Total Unit Growth: 13.5%

ESPU: 4.7%

Yard House was acquired by Darden Restaurants, Inc. (DRI) in 2012 for $585 million. In 2014, Yard House sales were $478 Million. It offers over 100 draft beers. At a time when “beer snobbery” is more commonplace than at any time in history, those 100+ draft beers are enough to keep customers coming back. The Brewery Association recently reported that craft beer sales volume increased 17.6% in 2014. (For more, see: Expect Breakouts in These Stocks Soon.)

5. Wingstop

Sales Growth: 22.9%

Total Unit Growth: 13.9%

ESPU: 9.5%

Wingstop Inc. (WING) went public just a few days ago. Since that time, the stock has depreciated 8.57%. There isn’t enough information on Wingstop to formulate an investment opinion, but based on the numbers consider keeping it on your radar. Once Securities and Exchange Commission (SEC) filings start rolling in, you will have a much better idea of where this company is headed.

4. Raising Cane's Chicken Fingers

Sales Growth: 23.5%

Total Unit Growth: 17.5%

ESPU: 3.6%

Not much to report here since this is a small private company.

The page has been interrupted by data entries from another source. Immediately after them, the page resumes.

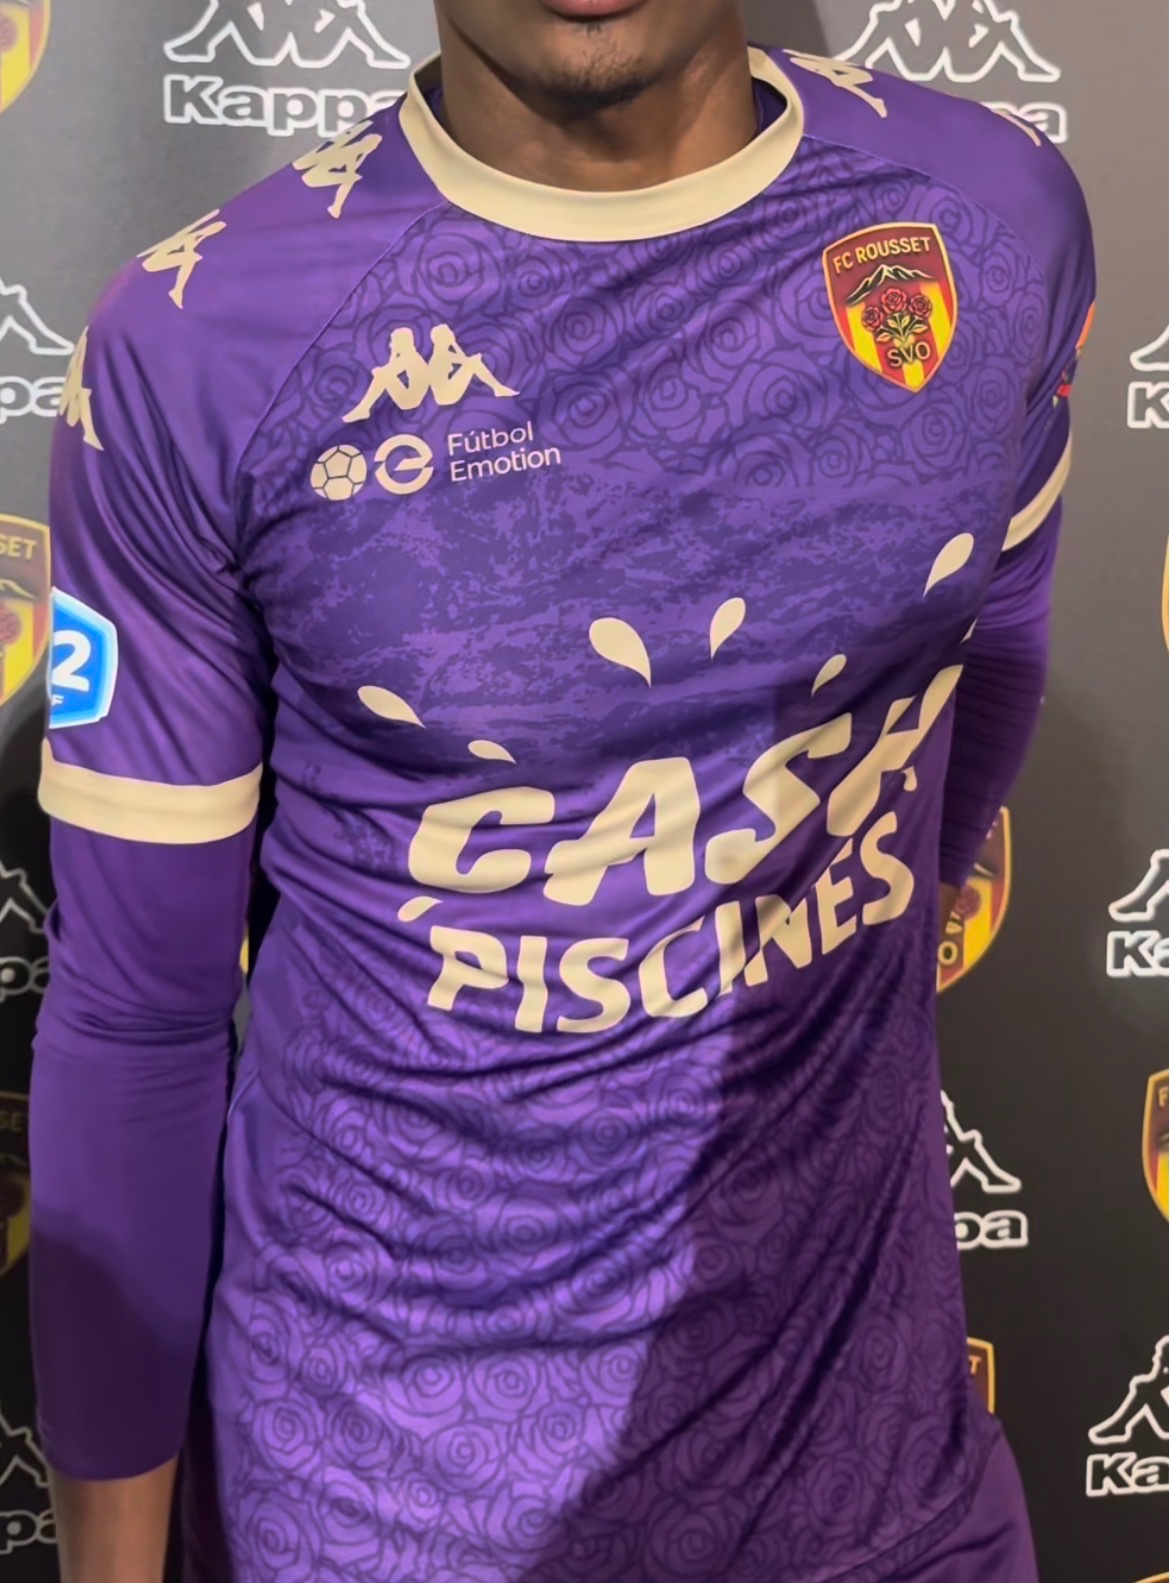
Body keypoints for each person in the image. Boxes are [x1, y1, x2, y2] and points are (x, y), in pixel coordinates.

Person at [29, 1, 1094, 1580]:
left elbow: (989, 648)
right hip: (384, 1512)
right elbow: (138, 1018)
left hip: (880, 1487)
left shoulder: (985, 219)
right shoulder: (200, 340)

First opened in 1996 in Based in Baton Rouge, La., it offers — you guessed it — chicken fingers (never frozen) and its own dipping sauce that employees have to swear to never reveal it's components.

3. Firehouse Subs

Sales Growth: 24.8%

Total Unit Growth: 18.0%

ESPU: 3%

At first, Firehouse Subs specialized in hot subs but has since started offering cold ones, as well as lower-calorie options. However, the goal with that move isn’t to move the lines, it’s to increase foot traffic and generate more repeat business. Firehouse Subs currently has 840 units, and it plans to have 1,000 by the end of the year. (For more, see: Is Buying a Franchise Wise?)

2. Chipotle Mexican Grill, Inc.

Sales Growth: 27.3%

Total Unit Growth: 11.6%

ESPU: 13.6%

When you think of natural and organic food in the restaurant industry, what’s the first name that comes to mind? If you’re like most people, then it’s Chipotle Mexican Grill Inc. (CMG). Since the demand for its food has been so high, Chipotle has been able to raise menu prices. This has not scared away customers. Also notice that Chipotle is tied for the highest ESPU on this list. Top and bottom-line growth has been consistent over the past three years and the debt-to-equity ratio is 0. On the other hand, the stock has only appreciated 2.65% over the past 12 months and is trading at 40 times earnings. Is it possible the stock suffers in the near future? Yes. Anything is possible. But the underlying company is strong and on the right track. (For more, see: Who are Chipotle's Main Competitors?)

1. Jersey Mike's Subs

Sales Growth: 29.3%

Total Unit Growth: 20.2%

ESPU: 6.8%

Jersey Mike’s Subs seemed to come out of nowhere in regards to making this list. The reason: “A Sub Above” marketing campaign that was launched in March 2014. The focus of that campaign: ingredient quality.

The Bottom Line

You might find some investment opportunities on this list, but also recognize what types of restaurant chains are absent. Chicken, Mexican, subs and natural/organic are in; burgers and fries are out. Plan accordingly. (For more, see: How to Analyze Restaurant Stocks.)

Dan Moskowitz does not own shares in BWLD, CASY, DRI, WING or CMG.